The first day of PAX East 2017 began at 10 a.m. By 10:23, WPI’s Interactive Media and Game Development (IMGD) booth was packed.
What began as a collaboration more than a term in the making with University Marketing and Communications manifested March 10–12 as a booth full of color, freebies, and most important, video games. “I'm just really excited to be here,” said Erik Cerini, gesturing toward the vast PAX expanse before greeting a booth visitor with a warm, “Hi! Are you interested in WPI?”
Kelly Zhang welcomes a booth visitor.
Cerini, Kelly Zhang, and Matt Szpunar were the student representatives for this year’s booth, working with Marketing to ensure WPI would have a stronger, more impactful, and professional presence than ever before. Over the course of the weekend, the three, along with a handful of IMGD professors and fellow students, rotated in and out of the booth, taking turns explaining the games on display, directing visitors to appropriate resources, and making them excited about everything going on at WPI, from pre-college programs to the IMGD major itself.
In addition to a strong presence at the convention, IMGD students took to Twitter, posting trivia questions every few hours about their games on display and about WPI in general. If attendees knew an answer to a question, they could tell one of the students at the booth and win a prize. A photographer and writer were also covering the convention and posting snapshots and updates to WPI’s Twitter and Facebook pages, helping those who weren’t attending to get a bit of the PAX experience themselves.
Ichiro Lambe (center) and Francesca Carletto-Leon
participate in a panel moderated by Monty Sharma of
MassDiGI.
The IMGD booth offered four student-created games ranging from virtual reality to 3-D puzzles, ensuring there would be something for everyone to enjoy. Games were chosen based on playability and whether players could jump into the game, get a taste of it, and complete it quickly. Booth visitors could immerse themselves in a horror-themed virtual reality game called ARIN, a single-player twitch platform game called bounce.wav, a 3-D puzzle game called Velum, and a two-player competitive game called Summon Me Something.
“[Summon Me Something] was created by three students in 48 hours for Global Game Jam, and was actually shown first at TouchTomorrow,” Cerini explains, “so we knew it would work well here at PAX."

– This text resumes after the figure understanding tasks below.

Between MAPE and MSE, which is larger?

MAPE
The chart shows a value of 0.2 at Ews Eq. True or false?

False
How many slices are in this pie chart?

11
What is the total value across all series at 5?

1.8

WPI’s presence wasn’t just felt at booth 15127; some alumni sat on several panels and showcased games in booths of their own around the show floor. Francesca Carletto-Leon, co-founder of Contigo Games studio, along with alums Chris Chung and Ichiro Lambe spent Friday morning on a panel run by Mass DiGI advising aspiring game developers, offering advice on how to improve their game pitches and what they can expect to encounter during the development process. Chung discussed the trials and tribulations of working as a QA tester in games later that afternoon, and on Sunday Carletto-Leon and alum Ken Gagne participated in a panel called “Life After Graduation,” where they reflected on what they learned at WPI and how their education prepared them for, well, life after graduation.
Francesca Carletto-Leon and Chris Chung following
their panel.
Carletto-Leon explained, “I decided to go to WPI because they separate the game development major into two tracks, a technical one, and one with more of an art focus. But either way, you take classes in both and become a well-rounded developer [by the time you graduate]. I’m working on my own game and it’s really handy to know all of these different aspects of development.”

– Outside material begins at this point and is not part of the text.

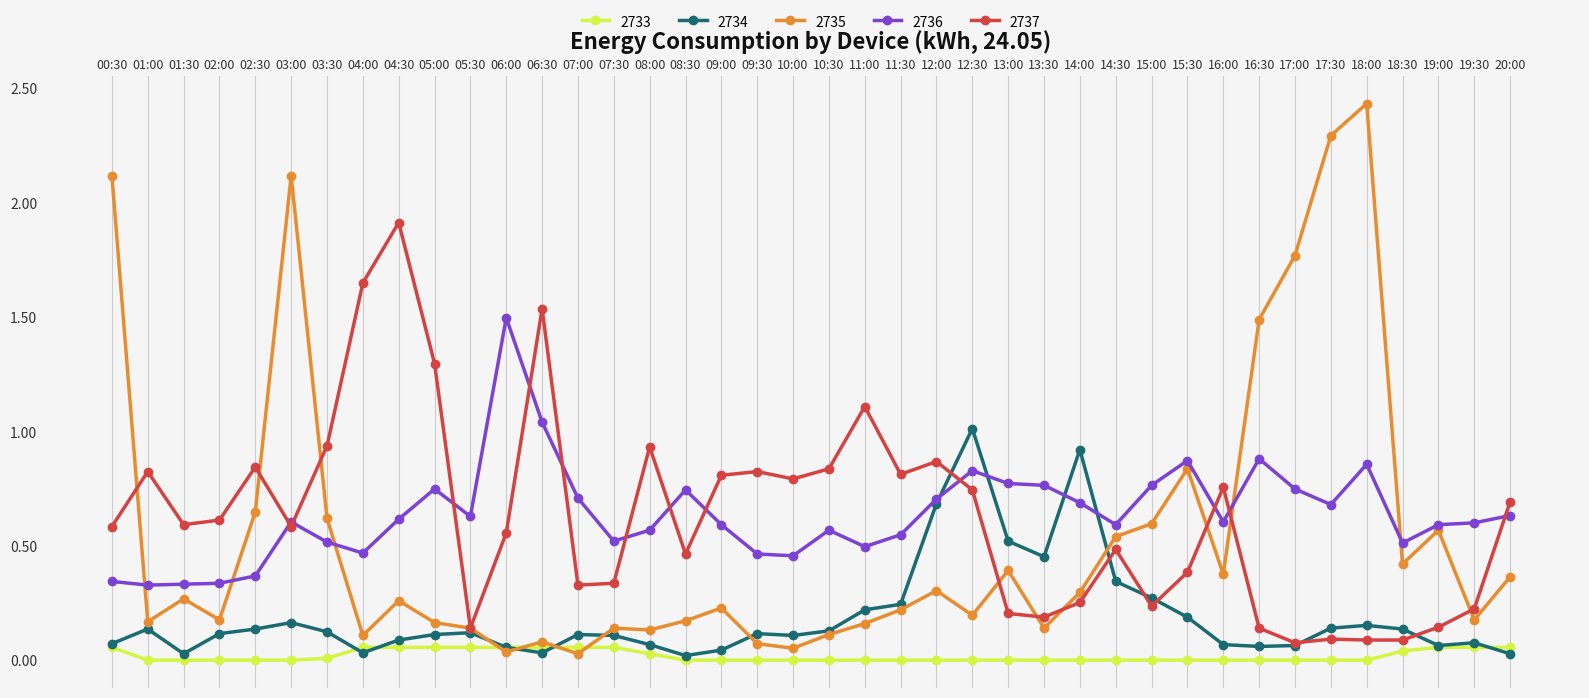

Is the value of 2737 at 01:30 greater than the value of 2736 at 10:30?

Yes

In addition to their passion and organization—something WPI students and alumni embodied over the course of the weekend—was camaraderie. There were times when the booth was especially crowded, and WPI students who weren’t working the booth but had stopped to say hello quickly donned WPI IMGD shirts and assisted their peers in handling the traffic and explaining the basics of the program to visitors.
Ralph Sutter, IMGD professor and co-advisor of the project, emphasizes the importance of having a booth alongside major companies like Blizzard Entertainment, Nintendo, the Indie MEGABOOTH, and Adult Swim Games. “[PAX] is a great place to be, because everyone is showing off finished products," he said, "and our booth and games show that WPI gives students all the tools and experience they need to make that happen, too.”